I haven't used the space to write about my mother. I think because, on some level, her big-brotheresque stories about being able to constantly monitor me still linger in the back of my mind and I think she'll find it. I don't think I've got any readers who don't know me, and if you know me, you probably know that she and I have a horrible relationship. You probably also know that we haven't actually spoken to each other in over a hear. I use that term, "speaking," fairly liberally, because since I told her that I wouldn't talk to her until she stopped screaming at me (for not appropriately assuaging her fears that I might die while I was dealing with my diagnosis and subsequent surgery and adjuvant therapy planning), she hasn't actually spoken words to me, but has screamed via text message about how she's dying (not true) and how I am a terrible person for abandoning her.
Sometimes I think she's right. Most of the time I appreciate the quiet weeks in between the texts.
She is not well. I know that. But I couldn't keep letting that be my primary concern in life once I ran into something so large that it took all of my focus and strength. I needed to take care of myself before I could take care of her.
A week ago she broke her ankle.
I picked her up from the hospital and took her home and have been stopping by every day to walk her dogs.
It's awful.
At first she was terse, resentful of needing my help, I'm sure. She's moved on to pretending that nothing is wrong, ignoring me or playing dumb or tossing out trump cards when I indicate that I, too, know what it's like to be incapacitated by surgery. To feel frustrated and gloomy and scared. To be in pain that seems like it might never end. To be dependent.
She wasn't there for me in those days. Indeed, two days after getting home from two surgeries and a week in the hospital, she picked a fight with me that led to the ensuing year and half of (relative) silence. 
So she pretends that those days never existed, or that if they did, I am just melodramatic, exaggerating for pity, which lets her be the bigger victim.
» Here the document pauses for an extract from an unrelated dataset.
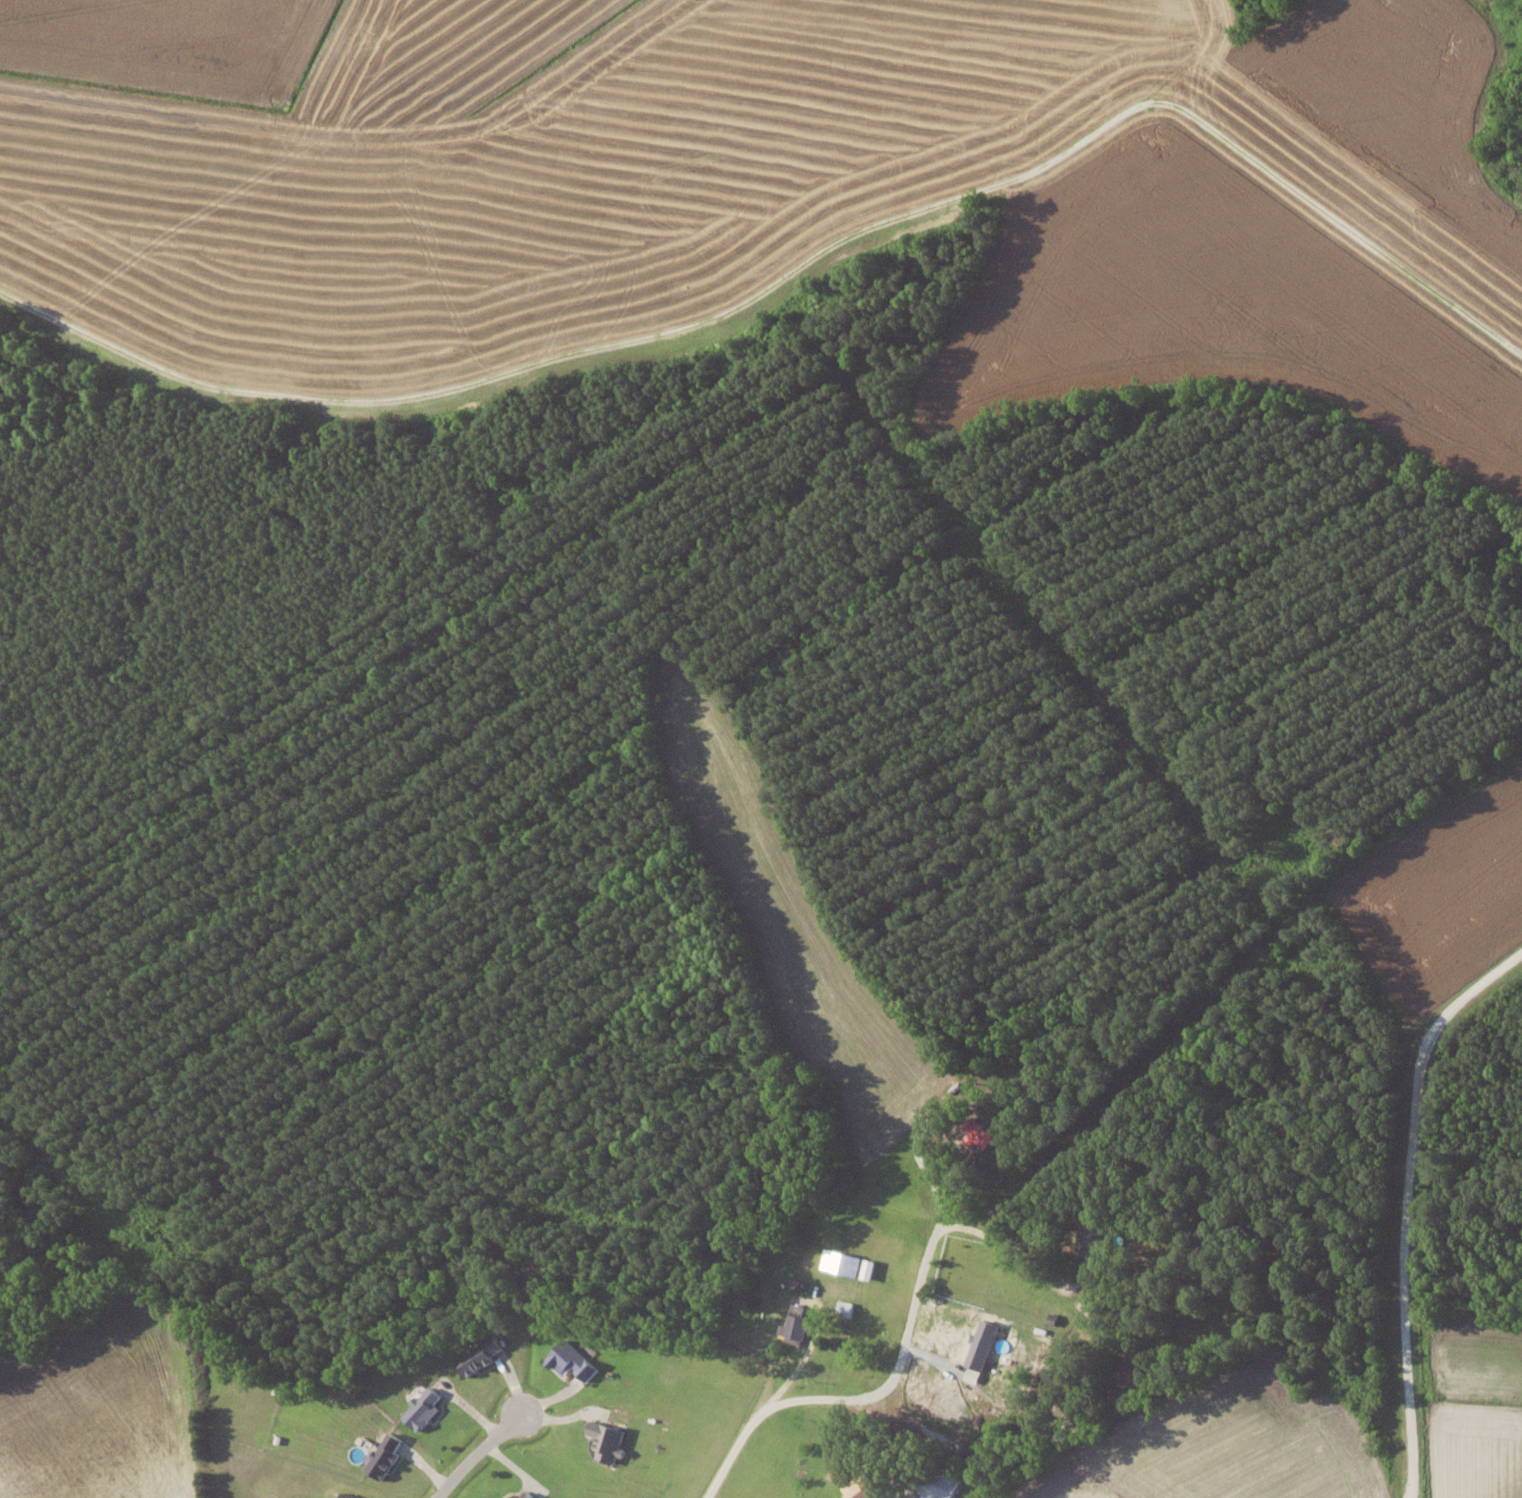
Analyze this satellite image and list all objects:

And I keep going over there. Keep biting my tongue. Keep not screaming at her for accusing me of shaving my head after finishing chemo to garner more sympathy. And not confronting her about how she lied and told me she had lung cancer, or about how she tried to make me think that Jason was cheating on me.
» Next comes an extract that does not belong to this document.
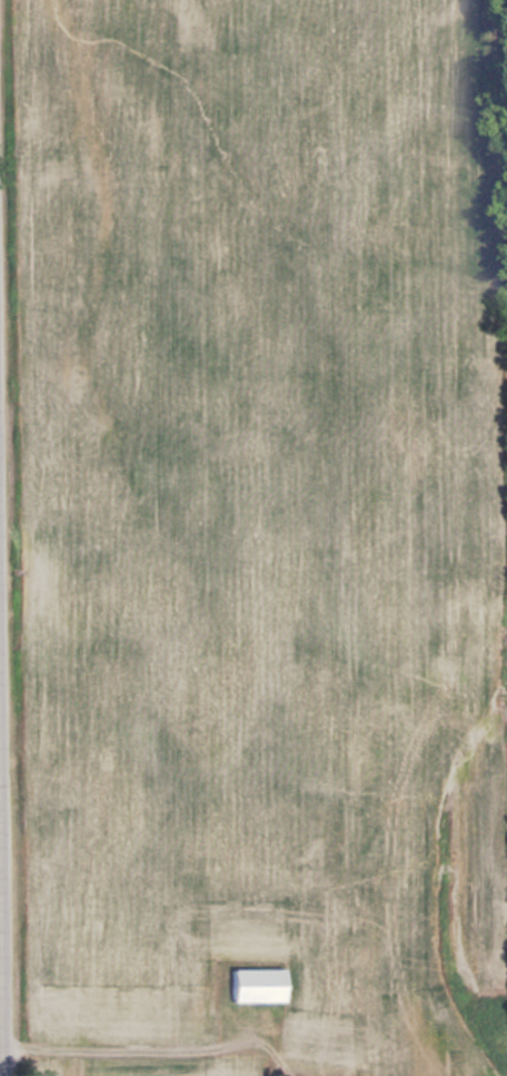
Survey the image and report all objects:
building: (260, 983)
road: (0, 1039)

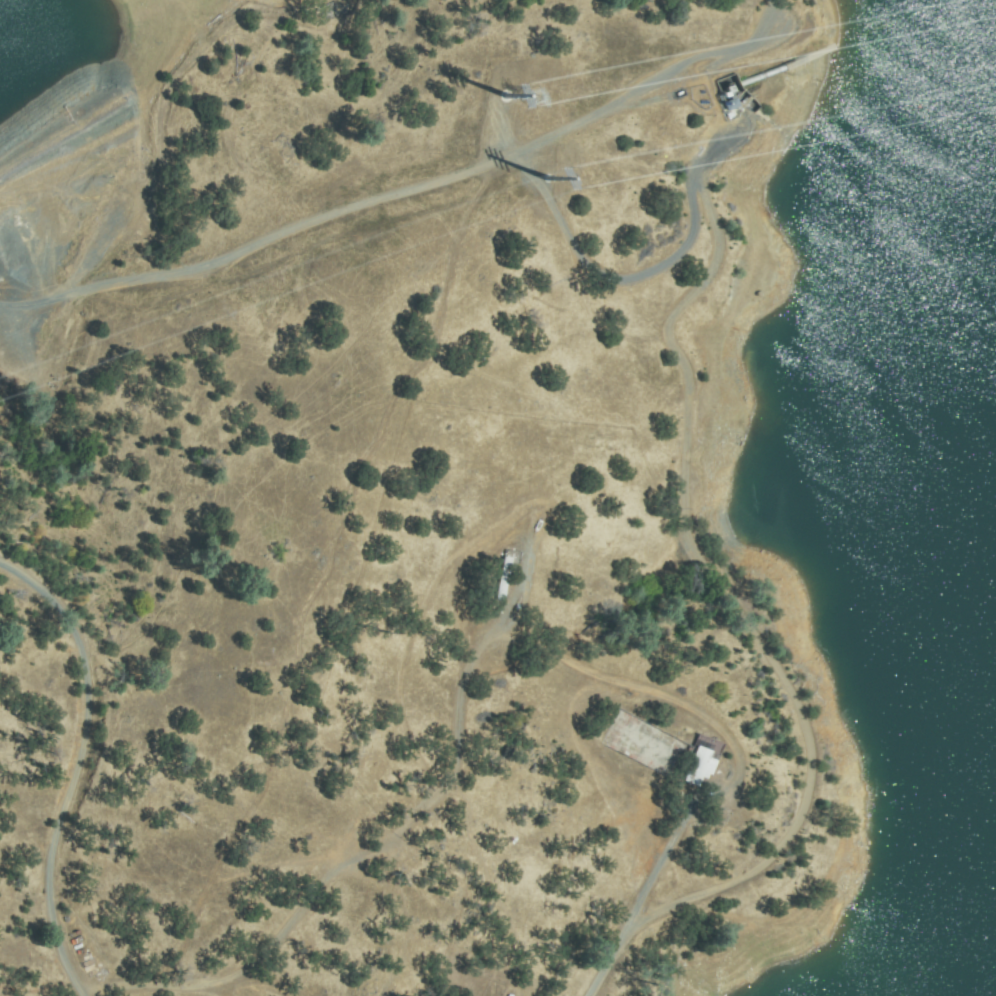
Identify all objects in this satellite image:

And I spend a little part of each day feeling like I might explode. And I don't know what to do.
I keep thinking that there ought to be a point when shit stops piling up. I can't be the case that all of my life will be this perpetual onslaught of disasters, right? But it doesn't ever seem to stop and I'm just so fucking tired.
I suppose in these dark moments, it is easy to overlook the bright ones that come in between, and there certainly are bright spots.

Friday, December 6, 2013

sweet relief

This thing I've been waiting for for over a year finally happened. It happened and I didn't even notice, but I suppose that's exactly how monumental events of this variety ought to happen.
I went the entire day--from the time I got up and get dressed, through my work day of moving around and crouching and huddling with students over their writing, of putting on taking off my jacket, until I got home and had made dinner--without thinking about my breasts. At no point did I have to try to discretely adjust my prosthesis, pull my scarf lower, my sweater tighter, or my collar higher to hide the awkward, abrupt protrusion that housed the hard, bulbous tissue expander. When I used the bathroom I didn't bother looking at my chest to see if the prosthesis was lopsided or if my bra was fitted weirdly over the expander (where I lack sensation). No stretch was interrupted with the genuine fear that I'd disordered my cumbersome, temporary breasts. The expander didn't push into my bicep, nudging uncomfortably to remind me of its presence.
I just got up and went to work and did regular people things, and thought about regular people things, without being distracted by feeling like a very irregular person. I haven't done that in a very long time.